Las preguntas de tipo existencial requerían respuestas proyectivas: relatos constructivos que no podían ser meramente individuales. "El futuro" no es nunca un asunto estrictamente personal: es un proyecto colectivo, seamos o no concientes de ello. "La universidad de mi hijo", en cambio, es una preocupación concreta e individual, y la respuesta que exige es práctica. Guzmán no pierde el tiempo en preguntarse qué será de la Educación, o de la Universidad, en el futuro. Él se pregunta por la universidad de su hijo, y encuentra la solución rápidamente (claro que ayuda bastante el hecho de tener la plata, pero para quienes no la tienen, no demorarán en aparecer los bancos que ofrezcan planes de endeudamiento bajo la misma premisa de que la universidad se paga).

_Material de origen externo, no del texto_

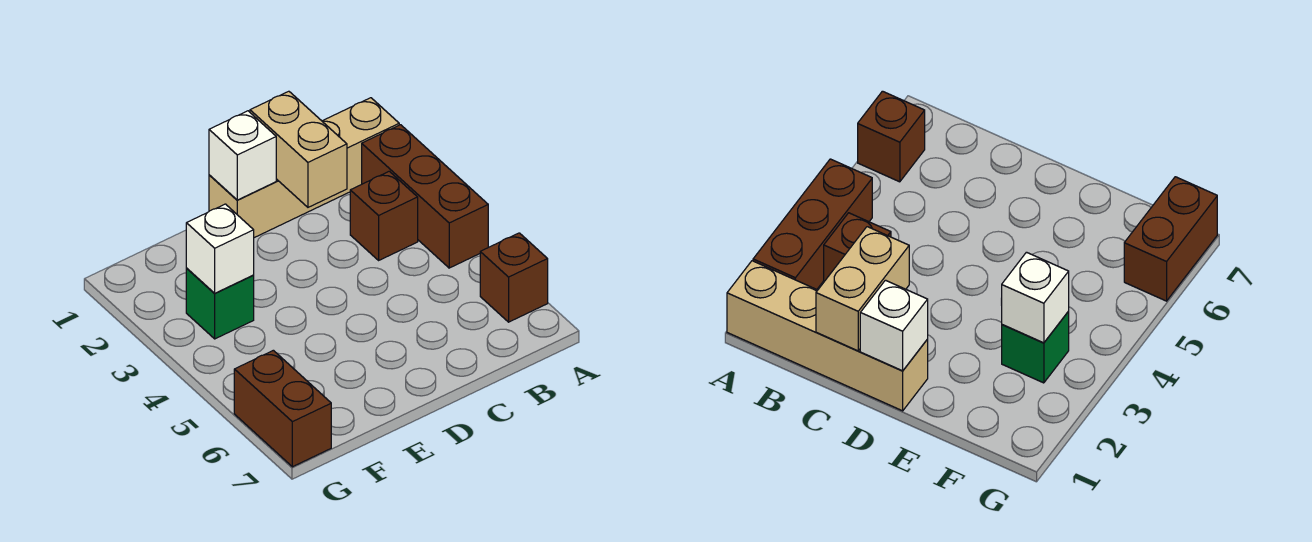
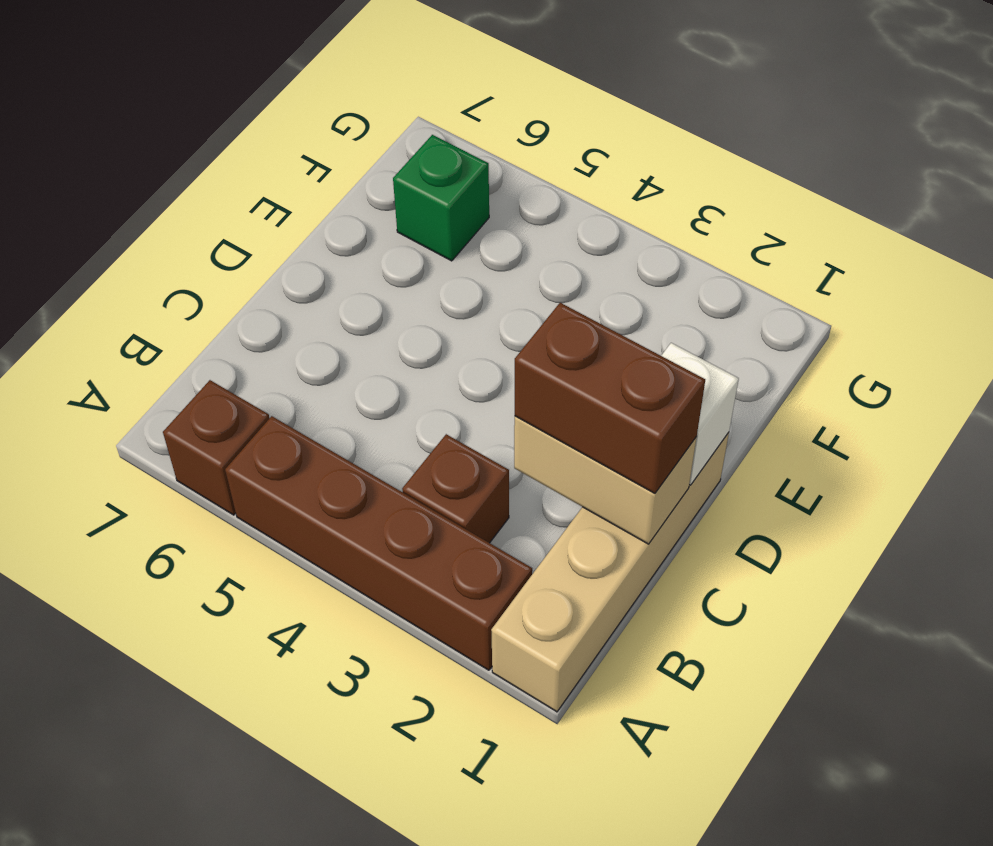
brown 1x3 brick [362,125,488,268] -> brown 1x4 brick [225,416,532,670]
green 1x1 brick [186,269,254,339] -> green 1x1 brick moved to [393,135,489,261]
white 1x1 brick [186,204,254,293] -> none
brown 1x2 brick [234,350,331,467] -> brown 1x2 brick moved to [515,303,705,493]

No es muy distinta la respuesta que las redes sociales hicieron circular ante la denuncia contra la familia Manhard: con la mejor intención del mundo, los bienpensantes convocaron a no comprar más en sus tiendas. Participar de la convocatoria es un modo de dar una respuesta personal (solidaria, pero individual) a un problema que debería, como mínimo, enunciarse en términos generales y de sociedad. Porque más allá de lo dudoso del efecto económico que la ausencia de compradores socialmente comprometidos pueda tener en la fortuna de la familia Manhard, habría que pensar que el castigo de los consumidores a tal o cual comercio, a tal o cual marca, poco contribuye a pensar el asunto de la explotación salvaje en la sociedad de libre mercado.
Y la legítima conmoción ante las palabras bruscas que duelen y llegan al alma -una respuesta automática, empática, ante una violencia verbal que connota abuso y crueldad- tampoco hace mucho más que ofrecer un esquema de malos y buenos, de fuertes y débiles, de victimarios y víctimas, negando de plano una confrontación que debería exponerse en otros términos.
Porque la explotación no es un asunto de súper villanos tilingos y víctimas infantilizadas. Y porque poner en cuestión un sistema injusto y abusivo requiere algo más que la voluntad personal y la conducta individual de consumidores que eligen no contaminarse con cosas malas.